Saved data entries:

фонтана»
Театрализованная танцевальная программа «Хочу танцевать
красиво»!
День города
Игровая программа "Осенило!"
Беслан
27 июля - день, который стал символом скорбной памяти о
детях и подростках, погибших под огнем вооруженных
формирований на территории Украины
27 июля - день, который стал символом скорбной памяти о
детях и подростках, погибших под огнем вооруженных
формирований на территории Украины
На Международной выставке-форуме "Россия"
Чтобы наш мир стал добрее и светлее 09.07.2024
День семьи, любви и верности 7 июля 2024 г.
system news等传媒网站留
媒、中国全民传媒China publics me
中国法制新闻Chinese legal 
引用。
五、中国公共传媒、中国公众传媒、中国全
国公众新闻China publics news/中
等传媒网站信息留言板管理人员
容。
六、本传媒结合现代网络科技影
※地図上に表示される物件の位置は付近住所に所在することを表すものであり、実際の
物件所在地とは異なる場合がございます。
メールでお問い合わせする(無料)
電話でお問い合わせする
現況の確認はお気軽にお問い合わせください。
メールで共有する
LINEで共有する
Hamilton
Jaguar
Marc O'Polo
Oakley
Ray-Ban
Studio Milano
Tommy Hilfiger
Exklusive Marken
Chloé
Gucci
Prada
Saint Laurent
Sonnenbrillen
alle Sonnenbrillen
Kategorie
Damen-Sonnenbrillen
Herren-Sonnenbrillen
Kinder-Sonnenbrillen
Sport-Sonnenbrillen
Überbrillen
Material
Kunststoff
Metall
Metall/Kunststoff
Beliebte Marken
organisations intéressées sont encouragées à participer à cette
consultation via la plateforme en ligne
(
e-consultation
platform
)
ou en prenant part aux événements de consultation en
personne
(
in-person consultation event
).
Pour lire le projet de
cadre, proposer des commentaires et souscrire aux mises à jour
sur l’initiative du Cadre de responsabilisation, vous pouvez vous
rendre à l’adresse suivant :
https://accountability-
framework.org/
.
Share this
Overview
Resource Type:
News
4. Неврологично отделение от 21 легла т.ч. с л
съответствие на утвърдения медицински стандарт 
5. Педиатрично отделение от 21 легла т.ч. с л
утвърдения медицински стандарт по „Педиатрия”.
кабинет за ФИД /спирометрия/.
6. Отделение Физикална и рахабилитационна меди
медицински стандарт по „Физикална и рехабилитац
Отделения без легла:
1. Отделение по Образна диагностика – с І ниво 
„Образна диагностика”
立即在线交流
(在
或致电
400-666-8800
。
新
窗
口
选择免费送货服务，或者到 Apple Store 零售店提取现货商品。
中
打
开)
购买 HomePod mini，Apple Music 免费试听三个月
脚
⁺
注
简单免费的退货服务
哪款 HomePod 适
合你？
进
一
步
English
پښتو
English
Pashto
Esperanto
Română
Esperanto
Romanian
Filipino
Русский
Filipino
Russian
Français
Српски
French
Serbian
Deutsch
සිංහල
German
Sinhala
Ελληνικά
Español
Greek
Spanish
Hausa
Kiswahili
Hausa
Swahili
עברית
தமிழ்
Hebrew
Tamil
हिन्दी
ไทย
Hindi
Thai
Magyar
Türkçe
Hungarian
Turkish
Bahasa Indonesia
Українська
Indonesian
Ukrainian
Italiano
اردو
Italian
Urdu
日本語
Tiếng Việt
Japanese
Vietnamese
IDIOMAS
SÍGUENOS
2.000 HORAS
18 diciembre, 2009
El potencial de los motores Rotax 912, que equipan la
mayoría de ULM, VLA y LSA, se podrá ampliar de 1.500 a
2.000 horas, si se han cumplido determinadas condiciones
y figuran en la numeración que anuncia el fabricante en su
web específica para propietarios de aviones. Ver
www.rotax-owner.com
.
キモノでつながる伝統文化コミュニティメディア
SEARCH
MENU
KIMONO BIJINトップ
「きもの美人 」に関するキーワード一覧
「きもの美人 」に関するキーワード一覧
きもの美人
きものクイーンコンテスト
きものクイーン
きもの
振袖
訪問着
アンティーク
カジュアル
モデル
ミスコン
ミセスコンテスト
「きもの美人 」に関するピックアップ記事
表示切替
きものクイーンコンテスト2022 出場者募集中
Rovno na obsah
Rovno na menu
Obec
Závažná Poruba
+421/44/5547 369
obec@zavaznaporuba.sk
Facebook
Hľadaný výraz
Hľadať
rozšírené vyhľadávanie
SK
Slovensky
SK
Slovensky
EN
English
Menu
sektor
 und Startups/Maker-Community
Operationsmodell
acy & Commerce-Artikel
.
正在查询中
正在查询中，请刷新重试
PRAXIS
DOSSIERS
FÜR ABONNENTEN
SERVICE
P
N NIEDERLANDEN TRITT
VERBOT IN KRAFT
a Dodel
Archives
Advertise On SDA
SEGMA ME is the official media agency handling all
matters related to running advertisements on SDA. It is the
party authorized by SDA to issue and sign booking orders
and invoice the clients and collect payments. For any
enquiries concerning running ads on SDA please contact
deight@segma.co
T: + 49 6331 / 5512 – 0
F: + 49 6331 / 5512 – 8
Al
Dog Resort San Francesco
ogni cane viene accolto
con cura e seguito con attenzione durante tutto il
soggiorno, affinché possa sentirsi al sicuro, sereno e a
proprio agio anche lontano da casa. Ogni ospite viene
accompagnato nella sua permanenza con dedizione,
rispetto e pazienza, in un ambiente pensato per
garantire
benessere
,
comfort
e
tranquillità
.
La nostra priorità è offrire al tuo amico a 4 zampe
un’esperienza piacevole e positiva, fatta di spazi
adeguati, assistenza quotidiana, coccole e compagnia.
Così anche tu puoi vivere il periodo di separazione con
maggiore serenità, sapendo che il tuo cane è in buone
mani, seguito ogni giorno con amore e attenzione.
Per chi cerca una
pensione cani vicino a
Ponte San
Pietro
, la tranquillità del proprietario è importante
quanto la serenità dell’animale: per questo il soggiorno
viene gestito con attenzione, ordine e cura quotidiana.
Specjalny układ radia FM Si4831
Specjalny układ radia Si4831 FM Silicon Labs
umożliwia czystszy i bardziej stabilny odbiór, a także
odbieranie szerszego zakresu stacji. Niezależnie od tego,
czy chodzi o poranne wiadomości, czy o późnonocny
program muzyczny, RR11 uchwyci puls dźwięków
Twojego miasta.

Directive
In the records above, find each line that mentions the string "Физикална", then copy it.

Exercise result
6. Отделение Физикална и рахабилитационна меди
медицински стандарт по „Физикална и рехабилитац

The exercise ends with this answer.